Copy the items below word for word, from their first line through the line that contains "11 h 35 min 46 s", including both of those lines.
-- BEGIN --
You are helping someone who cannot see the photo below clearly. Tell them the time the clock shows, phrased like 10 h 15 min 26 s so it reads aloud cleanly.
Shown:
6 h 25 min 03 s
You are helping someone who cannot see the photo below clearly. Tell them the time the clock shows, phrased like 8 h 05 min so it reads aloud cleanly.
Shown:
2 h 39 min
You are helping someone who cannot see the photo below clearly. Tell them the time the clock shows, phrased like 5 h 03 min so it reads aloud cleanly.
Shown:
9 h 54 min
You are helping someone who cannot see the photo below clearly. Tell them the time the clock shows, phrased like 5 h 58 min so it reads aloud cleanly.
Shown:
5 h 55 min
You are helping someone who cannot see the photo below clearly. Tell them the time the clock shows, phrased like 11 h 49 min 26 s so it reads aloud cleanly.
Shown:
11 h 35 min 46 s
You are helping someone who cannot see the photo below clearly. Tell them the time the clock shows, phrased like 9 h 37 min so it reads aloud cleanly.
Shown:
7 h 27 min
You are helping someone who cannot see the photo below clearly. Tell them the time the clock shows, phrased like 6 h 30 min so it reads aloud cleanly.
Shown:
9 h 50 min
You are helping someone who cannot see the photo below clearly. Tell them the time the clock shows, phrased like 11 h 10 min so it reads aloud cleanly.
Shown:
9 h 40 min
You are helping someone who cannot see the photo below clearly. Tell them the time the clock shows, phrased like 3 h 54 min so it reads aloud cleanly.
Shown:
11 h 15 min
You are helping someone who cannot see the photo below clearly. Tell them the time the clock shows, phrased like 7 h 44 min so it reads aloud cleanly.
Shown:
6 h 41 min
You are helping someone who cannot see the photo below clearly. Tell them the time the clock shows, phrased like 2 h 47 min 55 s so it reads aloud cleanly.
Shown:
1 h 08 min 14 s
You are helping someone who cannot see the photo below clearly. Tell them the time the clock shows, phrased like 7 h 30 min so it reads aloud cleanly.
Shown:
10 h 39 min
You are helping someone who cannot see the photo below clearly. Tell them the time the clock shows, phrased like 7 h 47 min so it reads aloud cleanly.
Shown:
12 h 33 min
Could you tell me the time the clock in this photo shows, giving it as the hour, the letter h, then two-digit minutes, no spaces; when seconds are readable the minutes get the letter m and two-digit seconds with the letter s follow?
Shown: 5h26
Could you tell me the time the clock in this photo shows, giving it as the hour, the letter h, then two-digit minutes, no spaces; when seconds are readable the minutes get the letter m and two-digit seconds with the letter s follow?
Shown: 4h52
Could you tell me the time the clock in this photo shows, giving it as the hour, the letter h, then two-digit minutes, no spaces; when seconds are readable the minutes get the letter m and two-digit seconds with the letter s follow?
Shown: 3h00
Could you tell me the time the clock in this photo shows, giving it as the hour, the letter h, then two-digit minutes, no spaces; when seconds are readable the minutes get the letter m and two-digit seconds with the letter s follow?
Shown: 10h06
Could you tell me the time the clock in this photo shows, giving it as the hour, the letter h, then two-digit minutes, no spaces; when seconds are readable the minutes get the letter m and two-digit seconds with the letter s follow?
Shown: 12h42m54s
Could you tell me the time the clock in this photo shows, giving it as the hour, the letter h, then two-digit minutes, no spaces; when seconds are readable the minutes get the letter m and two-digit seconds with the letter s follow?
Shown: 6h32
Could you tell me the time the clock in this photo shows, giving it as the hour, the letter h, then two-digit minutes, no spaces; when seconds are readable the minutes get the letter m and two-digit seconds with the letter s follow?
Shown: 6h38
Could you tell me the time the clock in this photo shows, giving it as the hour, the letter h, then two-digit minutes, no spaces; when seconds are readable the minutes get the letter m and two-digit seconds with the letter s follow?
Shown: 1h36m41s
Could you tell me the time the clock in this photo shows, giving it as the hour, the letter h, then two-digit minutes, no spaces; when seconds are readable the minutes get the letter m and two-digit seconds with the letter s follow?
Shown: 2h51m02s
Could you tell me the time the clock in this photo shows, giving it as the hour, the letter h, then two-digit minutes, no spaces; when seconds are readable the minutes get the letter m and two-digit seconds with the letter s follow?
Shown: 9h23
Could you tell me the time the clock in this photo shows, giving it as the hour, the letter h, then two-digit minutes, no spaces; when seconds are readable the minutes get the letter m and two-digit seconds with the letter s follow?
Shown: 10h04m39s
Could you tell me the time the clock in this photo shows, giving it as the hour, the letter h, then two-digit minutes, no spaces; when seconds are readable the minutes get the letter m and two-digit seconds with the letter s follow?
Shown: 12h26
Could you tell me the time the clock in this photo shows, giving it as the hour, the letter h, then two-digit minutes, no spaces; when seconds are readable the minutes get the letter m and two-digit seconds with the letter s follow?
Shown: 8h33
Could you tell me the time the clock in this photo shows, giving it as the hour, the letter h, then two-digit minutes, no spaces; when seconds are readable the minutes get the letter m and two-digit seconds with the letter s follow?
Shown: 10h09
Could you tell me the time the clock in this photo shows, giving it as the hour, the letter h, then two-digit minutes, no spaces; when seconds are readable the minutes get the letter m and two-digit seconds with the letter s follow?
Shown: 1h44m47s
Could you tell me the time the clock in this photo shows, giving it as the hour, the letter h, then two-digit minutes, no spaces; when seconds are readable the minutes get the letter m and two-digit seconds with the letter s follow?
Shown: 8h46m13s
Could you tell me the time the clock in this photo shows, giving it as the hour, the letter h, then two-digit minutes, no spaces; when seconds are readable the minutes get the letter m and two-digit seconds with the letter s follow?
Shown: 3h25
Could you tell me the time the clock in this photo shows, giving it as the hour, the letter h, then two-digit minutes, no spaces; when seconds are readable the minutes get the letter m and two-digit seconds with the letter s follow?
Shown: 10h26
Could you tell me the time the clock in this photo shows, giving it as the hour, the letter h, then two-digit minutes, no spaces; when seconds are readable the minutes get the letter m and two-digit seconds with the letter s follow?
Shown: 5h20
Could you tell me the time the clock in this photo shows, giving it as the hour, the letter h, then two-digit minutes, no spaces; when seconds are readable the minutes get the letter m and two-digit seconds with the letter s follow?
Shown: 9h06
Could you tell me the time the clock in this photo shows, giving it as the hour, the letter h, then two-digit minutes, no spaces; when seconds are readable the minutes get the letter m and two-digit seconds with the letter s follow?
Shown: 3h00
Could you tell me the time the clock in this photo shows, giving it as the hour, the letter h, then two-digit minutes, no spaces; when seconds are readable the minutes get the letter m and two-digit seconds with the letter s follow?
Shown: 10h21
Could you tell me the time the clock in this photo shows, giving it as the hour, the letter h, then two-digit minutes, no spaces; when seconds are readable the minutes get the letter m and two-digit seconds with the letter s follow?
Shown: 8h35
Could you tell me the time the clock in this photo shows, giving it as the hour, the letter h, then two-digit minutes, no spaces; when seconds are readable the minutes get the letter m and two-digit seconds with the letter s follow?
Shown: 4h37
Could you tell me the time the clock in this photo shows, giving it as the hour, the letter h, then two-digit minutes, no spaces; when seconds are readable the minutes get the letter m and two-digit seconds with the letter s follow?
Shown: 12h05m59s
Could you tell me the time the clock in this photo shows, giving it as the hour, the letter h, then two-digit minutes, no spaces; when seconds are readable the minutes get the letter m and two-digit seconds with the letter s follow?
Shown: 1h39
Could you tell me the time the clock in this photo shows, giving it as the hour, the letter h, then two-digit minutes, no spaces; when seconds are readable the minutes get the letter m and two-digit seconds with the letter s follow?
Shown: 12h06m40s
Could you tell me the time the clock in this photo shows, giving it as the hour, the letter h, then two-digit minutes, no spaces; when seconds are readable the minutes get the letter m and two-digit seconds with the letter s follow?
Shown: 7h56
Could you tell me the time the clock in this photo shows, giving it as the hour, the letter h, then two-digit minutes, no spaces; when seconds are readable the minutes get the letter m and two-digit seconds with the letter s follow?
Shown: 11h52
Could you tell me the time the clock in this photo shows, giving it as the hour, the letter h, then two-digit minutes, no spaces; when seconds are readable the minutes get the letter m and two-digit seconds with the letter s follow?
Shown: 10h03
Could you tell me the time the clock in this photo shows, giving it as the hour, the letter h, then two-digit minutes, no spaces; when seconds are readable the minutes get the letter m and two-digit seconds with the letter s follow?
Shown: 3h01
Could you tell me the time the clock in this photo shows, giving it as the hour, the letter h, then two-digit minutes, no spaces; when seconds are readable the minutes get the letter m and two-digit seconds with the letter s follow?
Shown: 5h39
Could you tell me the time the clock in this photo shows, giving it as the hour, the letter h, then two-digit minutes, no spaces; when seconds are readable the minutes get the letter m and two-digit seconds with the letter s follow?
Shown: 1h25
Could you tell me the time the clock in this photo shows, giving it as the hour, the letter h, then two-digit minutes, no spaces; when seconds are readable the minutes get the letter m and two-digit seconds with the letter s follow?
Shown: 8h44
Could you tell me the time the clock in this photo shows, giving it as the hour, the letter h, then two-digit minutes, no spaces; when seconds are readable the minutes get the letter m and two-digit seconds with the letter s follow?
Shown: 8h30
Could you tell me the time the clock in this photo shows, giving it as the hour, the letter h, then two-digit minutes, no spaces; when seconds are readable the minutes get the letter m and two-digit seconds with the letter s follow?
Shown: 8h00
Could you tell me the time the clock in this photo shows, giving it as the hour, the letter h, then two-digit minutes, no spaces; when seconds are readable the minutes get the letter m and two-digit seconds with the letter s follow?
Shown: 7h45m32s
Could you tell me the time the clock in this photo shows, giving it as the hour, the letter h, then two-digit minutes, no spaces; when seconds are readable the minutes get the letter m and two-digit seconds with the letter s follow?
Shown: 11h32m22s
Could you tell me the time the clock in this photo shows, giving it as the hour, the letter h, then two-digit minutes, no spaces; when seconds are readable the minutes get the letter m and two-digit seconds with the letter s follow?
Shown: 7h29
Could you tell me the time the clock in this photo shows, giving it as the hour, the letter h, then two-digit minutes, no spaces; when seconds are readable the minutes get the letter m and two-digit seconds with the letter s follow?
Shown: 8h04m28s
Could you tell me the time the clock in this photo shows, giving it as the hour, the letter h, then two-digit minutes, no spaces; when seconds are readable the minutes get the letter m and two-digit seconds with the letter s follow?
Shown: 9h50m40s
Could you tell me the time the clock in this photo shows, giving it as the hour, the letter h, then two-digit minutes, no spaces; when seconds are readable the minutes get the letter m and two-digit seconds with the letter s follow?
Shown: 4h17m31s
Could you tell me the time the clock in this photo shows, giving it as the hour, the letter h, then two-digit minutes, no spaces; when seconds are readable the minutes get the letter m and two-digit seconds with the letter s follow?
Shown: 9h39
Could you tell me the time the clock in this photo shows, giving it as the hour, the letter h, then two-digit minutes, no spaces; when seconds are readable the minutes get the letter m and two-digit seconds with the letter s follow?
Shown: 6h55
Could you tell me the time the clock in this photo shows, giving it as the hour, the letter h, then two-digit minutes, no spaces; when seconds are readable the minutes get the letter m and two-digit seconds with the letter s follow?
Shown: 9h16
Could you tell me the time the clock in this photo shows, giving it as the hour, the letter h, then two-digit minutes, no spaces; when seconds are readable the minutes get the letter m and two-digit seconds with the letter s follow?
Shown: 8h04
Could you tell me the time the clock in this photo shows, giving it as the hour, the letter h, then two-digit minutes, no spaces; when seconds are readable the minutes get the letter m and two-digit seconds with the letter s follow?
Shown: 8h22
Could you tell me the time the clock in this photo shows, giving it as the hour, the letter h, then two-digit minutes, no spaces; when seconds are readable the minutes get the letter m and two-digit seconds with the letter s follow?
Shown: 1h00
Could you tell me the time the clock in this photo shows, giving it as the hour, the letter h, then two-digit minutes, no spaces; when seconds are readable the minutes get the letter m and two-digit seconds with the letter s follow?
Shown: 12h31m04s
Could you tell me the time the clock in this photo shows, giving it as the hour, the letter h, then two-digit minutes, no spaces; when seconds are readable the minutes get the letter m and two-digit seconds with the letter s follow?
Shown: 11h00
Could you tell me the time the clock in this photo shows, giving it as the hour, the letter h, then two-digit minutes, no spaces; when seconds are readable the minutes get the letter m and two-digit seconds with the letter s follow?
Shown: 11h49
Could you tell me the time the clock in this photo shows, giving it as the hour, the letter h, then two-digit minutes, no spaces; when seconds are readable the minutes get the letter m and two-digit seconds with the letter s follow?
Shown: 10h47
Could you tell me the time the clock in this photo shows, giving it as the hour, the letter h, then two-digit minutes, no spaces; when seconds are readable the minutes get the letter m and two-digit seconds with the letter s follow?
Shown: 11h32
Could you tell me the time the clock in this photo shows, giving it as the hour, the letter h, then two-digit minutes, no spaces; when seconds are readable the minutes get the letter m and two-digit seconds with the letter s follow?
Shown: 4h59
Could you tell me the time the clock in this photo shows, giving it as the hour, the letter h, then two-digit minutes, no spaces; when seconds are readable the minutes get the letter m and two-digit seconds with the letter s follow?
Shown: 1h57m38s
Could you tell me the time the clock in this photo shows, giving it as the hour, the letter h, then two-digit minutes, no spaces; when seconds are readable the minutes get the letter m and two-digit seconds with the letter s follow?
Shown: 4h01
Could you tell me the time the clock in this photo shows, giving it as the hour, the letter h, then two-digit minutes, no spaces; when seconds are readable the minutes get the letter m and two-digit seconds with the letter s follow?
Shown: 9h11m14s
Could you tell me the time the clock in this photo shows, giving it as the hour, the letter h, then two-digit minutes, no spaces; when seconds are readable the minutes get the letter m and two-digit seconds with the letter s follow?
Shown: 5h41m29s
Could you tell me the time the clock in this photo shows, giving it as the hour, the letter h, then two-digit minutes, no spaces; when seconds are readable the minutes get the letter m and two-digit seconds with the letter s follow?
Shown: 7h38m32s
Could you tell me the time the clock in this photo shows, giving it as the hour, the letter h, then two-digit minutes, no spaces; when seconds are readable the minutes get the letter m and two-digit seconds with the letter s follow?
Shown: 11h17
-- END --
Correct output =
You are helping someone who cannot see the photo below clearly. Tell them the time the clock shows, phrased like 10 h 15 min 26 s so it reads aloud cleanly.
Shown:
6 h 25 min 03 s
You are helping someone who cannot see the photo below clearly. Tell them the time the clock shows, phrased like 8 h 05 min so it reads aloud cleanly.
Shown:
2 h 39 min
You are helping someone who cannot see the photo below clearly. Tell them the time the clock shows, phrased like 5 h 03 min so it reads aloud cleanly.
Shown:
9 h 54 min
You are helping someone who cannot see the photo below clearly. Tell them the time the clock shows, phrased like 5 h 58 min so it reads aloud cleanly.
Shown:
5 h 55 min
You are helping someone who cannot see the photo below clearly. Tell them the time the clock shows, phrased like 11 h 49 min 26 s so it reads aloud cleanly.
Shown:
11 h 35 min 46 s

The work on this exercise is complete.